- **TEXT TO READ**:
- - - - - - -
This opening paragraph was supposed be a generic observation about how this world is in a constant hurry, how we’re in a hurry, how we’re hurrying to keep up with the constantly hurrying world and that we need methods to distance ourselves from things we shouldn’t care about.
But I decided against that paragraph. If we were to distance ourselves from everything that doesn’t matter, I’d have to just write about money and chocolate all the time, because they are the only truly important things in life. So let’s just jump straight into today’s topic. Read it, tell me if you agree and then go back to living your life just like you have before. One list is not enough to change one’s life.
1. Don’t call people back, don’t listen to your voicemail. Put your phone on mute.
Do you constantly find yourself rushing to pick up your phone? Do you panic when you leave it at home? Do you think you need to answer every call in case it’s important?
It usually isn’t. You’re probably not missing out on anything important. And if the person calling you has some important information, I’m sure they’ll try to reach you again.
My phone is on silent for most of the day. I don’t listen to my voicemail. And after 10 p.m. I put my phone on the “do not disturb” mode, because I believe that there’s no such thing as a conversation that can’t wait ‘till the morning.
2. Say “no” to notifications.
Silencing my phone made me realize that I don’t need to be notified about incoming text messages and emails. I found out that I can disable push notifications from all apps and still survive through the day. Sometimes, I allow the messenger to notify me about new messages. The only app that’s always allowed to send me notifications is OmniFocus, which shows me my daily itinerary every day at 9 a.m.
- - - - - - -
- **INFORMATION PROVIDED**:

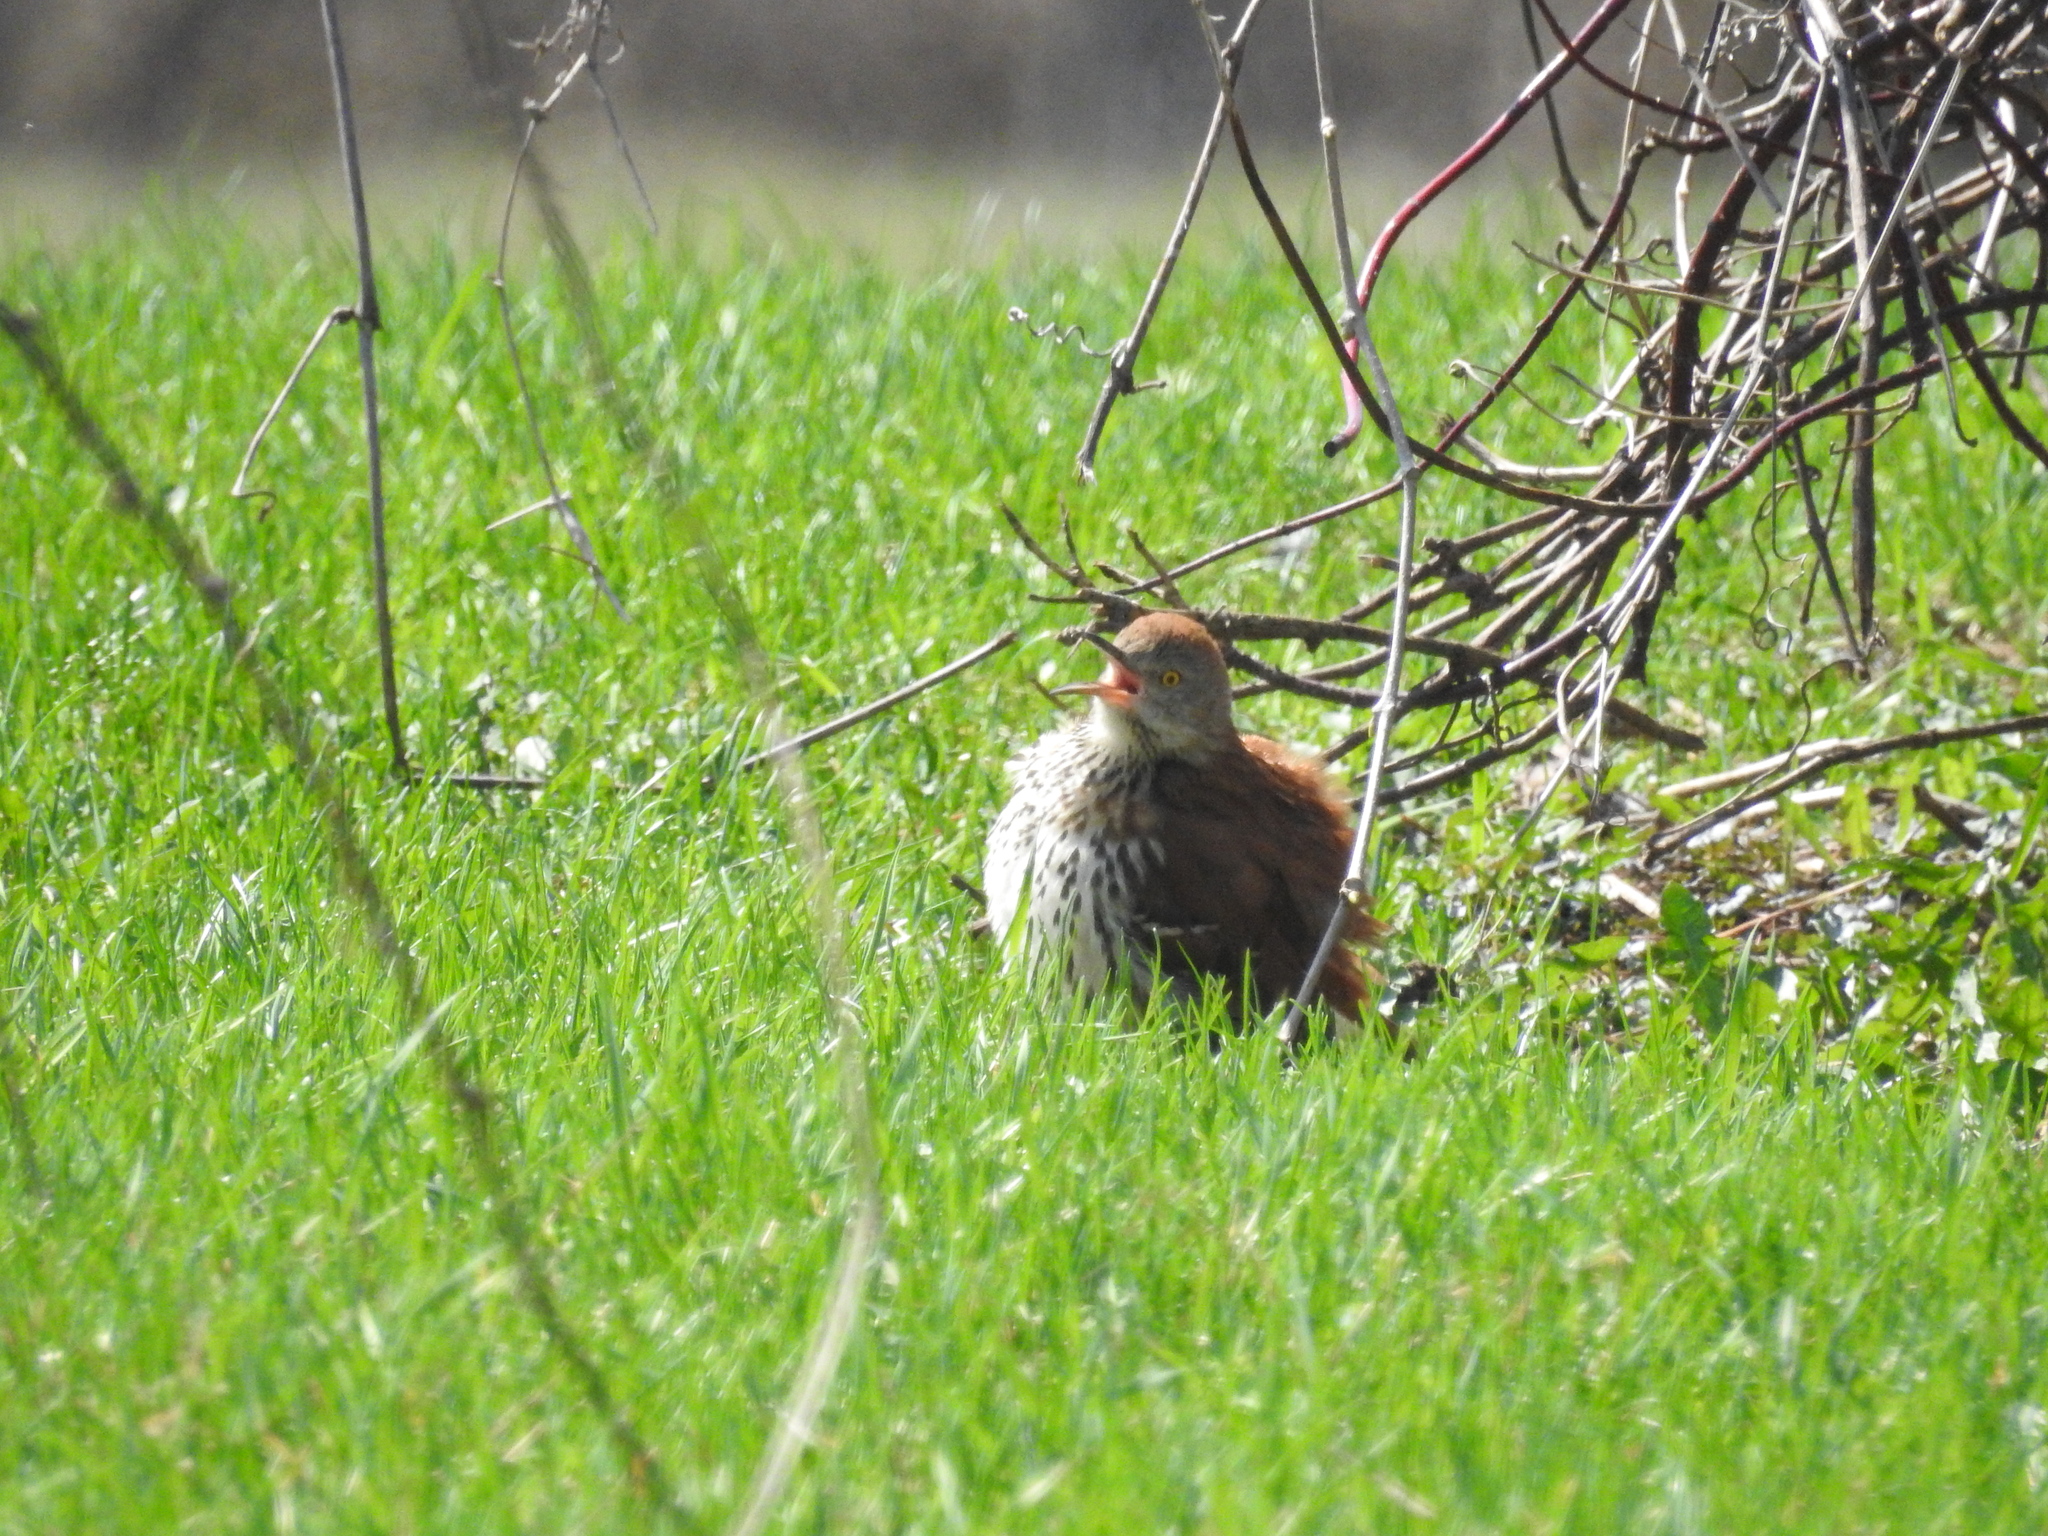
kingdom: Animalia
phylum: Chordata
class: Aves
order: Passeriformes
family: Mimidae
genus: Toxostoma
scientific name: Toxostoma rufum
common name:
- - - - - - -
- **GOAL 1**: Reproduce the part of the text on phone habits that begins at "But I decided" and ends after "reach you again.".
- **GOAL 2**: Carry on the text on phone habits from its last sentence.

- **TASK RESPONSE 1**:
But I decided against that paragraph. If we were to distance ourselves from everything that doesn’t matter, I’d have to just write about money and chocolate all the time, because they are the only truly important things in life. So let’s just jump straight into today’s topic. Read it, tell me if you agree and then go back to living your life just like you have before. One list is not enough to change one’s life.
1. Don’t call people back, don’t listen to your voicemail. Put your phone on mute.
Do you constantly find yourself rushing to pick up your phone? Do you panic when you leave it at home? Do you think you need to answer every call in case it’s important?
It usually isn’t. You’re probably not missing out on anything important. And if the person calling you has some important information, I’m sure they’ll try to reach you again.

- **TASK RESPONSE 2**:
3. Mark as read. Respond later.
I treat Facebook messages like I treat my emails. I don’t feel the obligation to respond immediately. Sometimes, people see that you’ve read their message and demand that you respond. When that happens, I usually don’t respond for a longer period than I was planning to. Even up to 3 weeks.
4. Don’t ask. Decide.
It’s one of the few good pieces of advice I read in a book written by Tim Ferriss (the ‘4-hour Workweek’ guy). I started limiting the amount of questions I ask. I try to limit the discussion to a single email or phone call. If somebody wants to have a meeting, I try not to give him the option to exchange a few emails with me to get the details in order. I put him on the spot and tell him I’m free on this date at that hour, so let’s meet then to discuss this and that.
I don’t do small talk. You either have a certain agenda to discuss or I don’t have time for you.
5. Inbox: zero.
The best way to keep your inbox clean. Delete all emails you’ve responded to. That way you’ll develop the urge to have a ‘clean’ inbox. If you receive a lot of emails, you might want to start being more selective.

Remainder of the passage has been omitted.